Sehr geehrte Frau Baudisch,
vielen Dank für Ihr Interesse. Gerne möchte ich Ihre Fragen wie folgt beantworten:
zu 1) Grundlage des bildungspolitischen
Konzeptes der ödp ist das Bestreben, jedes Kind und jeden Schüler seinen Begabungen entsprechend bestmöglich zu fördern. Das verstehen >wir< unter Chancengleichheit. Im Gegensatz zur Politik der etablierten Parteien ist es z.B. nicht unser Ziel, den Ausstoß an Abiturienten und Studierten um jeden Preis zu erhöhen. Die moderne Dienstleistungsgesellschaft benötigt nicht nur Theoretiker und Studierte, sondern vor allem auch Menschen, die praktisch denken und in vielen Bereichen zupacken können. Für den Einzelnen ist es wesentlich natürlicher und für das Gemeinwohl effektiver, die persönlichen Stärken individuell auszubauen.

▶ Aufgaben:
A. Beantworte diese Fragen zum Textauszug, jede in einer eigenen Zeile:
(i) Wofür wird Frau Baudisch zu Beginn gedankt?
(ii) Was versteht die ödp unter Chancengleichheit?
(iii) Was ist im Gegensatz zur Politik der etablierten Parteien nicht das Ziel der ödp?
B. Wiederhole aus dem Textauszug wortgetreu alles von „Sehr geehrte Frau“ bis hinunter zu „Stärken individuell auszubauen.“.

▶ Bereitgestellte Daten:
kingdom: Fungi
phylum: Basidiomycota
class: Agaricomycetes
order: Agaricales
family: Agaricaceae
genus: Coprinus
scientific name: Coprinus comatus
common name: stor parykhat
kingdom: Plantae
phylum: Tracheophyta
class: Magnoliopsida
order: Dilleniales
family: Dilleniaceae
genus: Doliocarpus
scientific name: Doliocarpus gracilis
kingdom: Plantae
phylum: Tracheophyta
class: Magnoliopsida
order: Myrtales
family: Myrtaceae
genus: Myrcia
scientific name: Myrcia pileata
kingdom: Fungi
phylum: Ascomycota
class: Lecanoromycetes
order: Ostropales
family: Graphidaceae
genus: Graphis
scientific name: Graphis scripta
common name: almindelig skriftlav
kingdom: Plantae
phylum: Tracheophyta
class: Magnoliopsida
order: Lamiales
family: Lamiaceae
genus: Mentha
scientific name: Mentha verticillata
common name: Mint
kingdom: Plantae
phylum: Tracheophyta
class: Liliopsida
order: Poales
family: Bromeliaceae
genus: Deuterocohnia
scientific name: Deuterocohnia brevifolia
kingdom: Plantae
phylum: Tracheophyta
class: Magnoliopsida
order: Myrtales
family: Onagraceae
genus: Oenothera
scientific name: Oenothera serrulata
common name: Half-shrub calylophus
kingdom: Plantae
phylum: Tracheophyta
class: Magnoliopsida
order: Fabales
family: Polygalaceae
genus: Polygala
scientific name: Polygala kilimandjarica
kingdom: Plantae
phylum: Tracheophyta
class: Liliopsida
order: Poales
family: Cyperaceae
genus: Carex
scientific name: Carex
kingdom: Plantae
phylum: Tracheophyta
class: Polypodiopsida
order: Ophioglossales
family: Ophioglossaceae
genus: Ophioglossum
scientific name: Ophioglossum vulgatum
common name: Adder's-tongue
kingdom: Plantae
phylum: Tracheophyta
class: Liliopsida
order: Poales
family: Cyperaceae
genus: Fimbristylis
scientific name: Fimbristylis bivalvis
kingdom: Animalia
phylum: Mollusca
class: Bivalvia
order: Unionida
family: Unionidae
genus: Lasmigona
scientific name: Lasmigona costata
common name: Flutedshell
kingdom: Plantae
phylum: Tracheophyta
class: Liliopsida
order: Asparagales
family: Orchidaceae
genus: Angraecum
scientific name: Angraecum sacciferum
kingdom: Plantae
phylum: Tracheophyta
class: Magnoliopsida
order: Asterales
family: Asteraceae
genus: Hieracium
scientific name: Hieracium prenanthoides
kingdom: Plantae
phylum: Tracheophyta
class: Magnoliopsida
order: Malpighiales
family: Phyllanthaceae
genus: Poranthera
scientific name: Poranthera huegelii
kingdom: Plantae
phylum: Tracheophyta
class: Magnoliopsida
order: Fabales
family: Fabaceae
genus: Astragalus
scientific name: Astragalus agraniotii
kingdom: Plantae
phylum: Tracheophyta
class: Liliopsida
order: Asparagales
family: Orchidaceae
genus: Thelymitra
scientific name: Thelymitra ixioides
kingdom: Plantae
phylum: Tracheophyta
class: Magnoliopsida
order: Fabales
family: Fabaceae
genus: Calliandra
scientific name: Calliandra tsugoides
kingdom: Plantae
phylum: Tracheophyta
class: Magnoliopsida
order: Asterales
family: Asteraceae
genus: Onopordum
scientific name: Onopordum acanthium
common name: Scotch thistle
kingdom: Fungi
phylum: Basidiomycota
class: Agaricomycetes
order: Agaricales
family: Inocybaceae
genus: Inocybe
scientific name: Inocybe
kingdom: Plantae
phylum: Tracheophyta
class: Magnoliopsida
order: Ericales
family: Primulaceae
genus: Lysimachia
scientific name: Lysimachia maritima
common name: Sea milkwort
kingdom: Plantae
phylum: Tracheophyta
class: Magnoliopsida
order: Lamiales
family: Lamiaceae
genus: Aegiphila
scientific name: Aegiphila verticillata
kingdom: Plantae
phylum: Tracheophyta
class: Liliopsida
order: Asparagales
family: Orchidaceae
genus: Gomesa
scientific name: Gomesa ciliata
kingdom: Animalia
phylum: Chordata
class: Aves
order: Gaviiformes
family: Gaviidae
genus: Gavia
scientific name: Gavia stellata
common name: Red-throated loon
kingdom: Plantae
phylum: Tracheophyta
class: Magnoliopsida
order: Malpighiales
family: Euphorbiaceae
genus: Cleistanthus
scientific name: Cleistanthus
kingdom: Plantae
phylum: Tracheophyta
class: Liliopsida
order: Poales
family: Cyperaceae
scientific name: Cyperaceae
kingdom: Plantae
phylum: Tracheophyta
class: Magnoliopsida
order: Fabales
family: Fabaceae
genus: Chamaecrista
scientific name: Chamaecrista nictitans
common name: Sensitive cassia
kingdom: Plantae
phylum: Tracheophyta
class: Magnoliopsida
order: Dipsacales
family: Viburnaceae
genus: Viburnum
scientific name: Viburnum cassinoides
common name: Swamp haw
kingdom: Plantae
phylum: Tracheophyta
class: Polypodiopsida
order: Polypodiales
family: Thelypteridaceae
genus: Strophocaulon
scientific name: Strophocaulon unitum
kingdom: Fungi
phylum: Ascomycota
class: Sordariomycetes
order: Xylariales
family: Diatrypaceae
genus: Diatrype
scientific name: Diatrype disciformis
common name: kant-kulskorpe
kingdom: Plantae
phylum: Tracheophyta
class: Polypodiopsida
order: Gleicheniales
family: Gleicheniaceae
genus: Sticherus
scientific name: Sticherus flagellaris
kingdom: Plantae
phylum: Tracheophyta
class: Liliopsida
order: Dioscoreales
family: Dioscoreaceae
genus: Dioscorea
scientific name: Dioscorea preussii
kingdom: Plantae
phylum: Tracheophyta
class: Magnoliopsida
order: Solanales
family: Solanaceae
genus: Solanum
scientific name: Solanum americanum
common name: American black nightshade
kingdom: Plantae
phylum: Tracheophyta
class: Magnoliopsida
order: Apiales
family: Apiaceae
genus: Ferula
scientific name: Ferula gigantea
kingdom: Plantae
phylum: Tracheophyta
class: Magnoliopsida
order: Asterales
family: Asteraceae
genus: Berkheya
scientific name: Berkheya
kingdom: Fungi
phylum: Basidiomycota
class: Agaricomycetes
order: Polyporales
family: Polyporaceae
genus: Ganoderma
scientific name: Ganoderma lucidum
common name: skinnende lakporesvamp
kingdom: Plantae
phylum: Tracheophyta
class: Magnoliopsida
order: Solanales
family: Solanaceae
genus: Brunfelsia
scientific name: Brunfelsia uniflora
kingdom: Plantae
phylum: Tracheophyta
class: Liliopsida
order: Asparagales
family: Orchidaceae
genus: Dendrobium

▶ Lösungen:
A.
(i) Für ihr Interesse.
(ii) Das Bestreben, jedes Kind und jeden Schüler seinen Begabungen entsprechend bestmöglich zu fördern.
(iii) Den Ausstoß an Abiturienten und Studierten um jeden Preis zu erhöhen.

B.
Sehr geehrte Frau Baudisch,
vielen Dank für Ihr Interesse. Gerne möchte ich Ihre Fragen wie folgt beantworten:
zu 1) Grundlage des bildungspolitischen
Konzeptes der ödp ist das Bestreben, jedes Kind und jeden Schüler seinen Begabungen entsprechend bestmöglich zu fördern. Das verstehen >wir< unter Chancengleichheit. Im Gegensatz zur Politik der etablierten Parteien ist es z.B. nicht unser Ziel, den Ausstoß an Abiturienten und Studierten um jeden Preis zu erhöhen. Die moderne Dienstleistungsgesellschaft benötigt nicht nur Theoretiker und Studierte, sondern vor allem auch Menschen, die praktisch denken und in vielen Bereichen zupacken können. Für den Einzelnen ist es wesentlich natürlicher und für das Gemeinwohl effektiver, die persönlichen Stärken individuell auszubauen.